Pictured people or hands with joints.
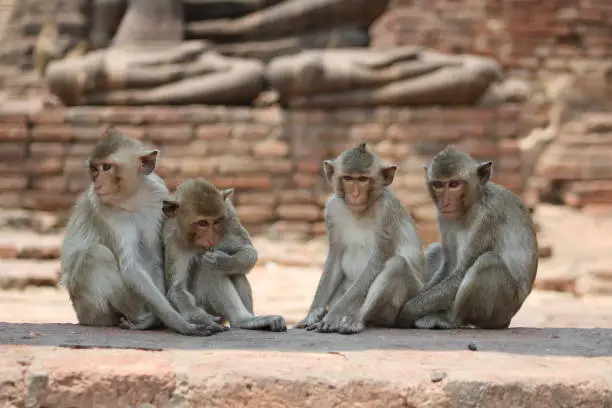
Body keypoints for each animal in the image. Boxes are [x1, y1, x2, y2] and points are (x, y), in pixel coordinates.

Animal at [59, 129, 220, 336]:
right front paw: (180, 323)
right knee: (97, 255)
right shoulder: (104, 211)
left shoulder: (157, 198)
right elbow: (131, 268)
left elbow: (154, 258)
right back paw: (145, 319)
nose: (98, 184)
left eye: (107, 167)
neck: (131, 198)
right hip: (89, 310)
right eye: (95, 169)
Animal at [163, 178, 286, 332]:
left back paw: (247, 320)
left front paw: (221, 261)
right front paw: (202, 318)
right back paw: (242, 320)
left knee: (229, 270)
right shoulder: (172, 237)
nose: (211, 239)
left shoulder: (229, 215)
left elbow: (248, 250)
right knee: (207, 269)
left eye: (217, 221)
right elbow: (177, 288)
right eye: (202, 223)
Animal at [294, 142, 424, 334]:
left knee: (397, 265)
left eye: (363, 179)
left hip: (399, 307)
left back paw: (356, 320)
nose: (355, 195)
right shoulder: (333, 209)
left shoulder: (386, 211)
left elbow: (378, 260)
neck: (360, 211)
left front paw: (333, 314)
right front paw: (313, 314)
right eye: (348, 178)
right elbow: (335, 257)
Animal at [396, 145, 536, 330]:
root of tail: (508, 321)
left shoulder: (486, 217)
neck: (472, 204)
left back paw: (450, 320)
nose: (445, 202)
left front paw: (406, 311)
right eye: (438, 185)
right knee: (437, 250)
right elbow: (450, 266)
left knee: (488, 262)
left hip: (503, 310)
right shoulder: (444, 217)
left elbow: (460, 274)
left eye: (454, 184)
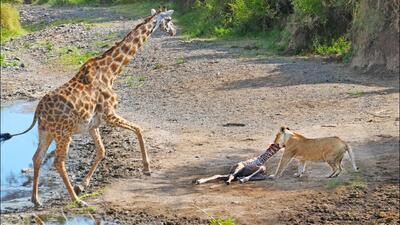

PROBLEM TO SOLVE. Take the lines above from the top of the records through the one with "left elbow: (248, 250)" and repeat them exactly, without any pictures.

COMPLETED EXERCISE.
Body keypoints for each animal in the image. Boxes are [x1, y1, x2, y2] and points are (x, y), in pixel coordinates.

Animal at [59, 129, 220, 336]:
right front paw: (180, 323)
right knee: (97, 255)
right shoulder: (104, 211)
left shoulder: (157, 198)
right elbow: (131, 268)
left elbow: (154, 258)
right back paw: (145, 319)
nose: (98, 184)
left eye: (107, 167)
neck: (131, 198)
right hip: (89, 310)
right eye: (95, 169)
Animal at [163, 178, 286, 332]:
left back paw: (247, 320)
left front paw: (221, 261)
right front paw: (202, 318)
right back paw: (242, 320)
left knee: (229, 270)
right shoulder: (172, 237)
nose: (211, 239)
left shoulder: (229, 215)
left elbow: (248, 250)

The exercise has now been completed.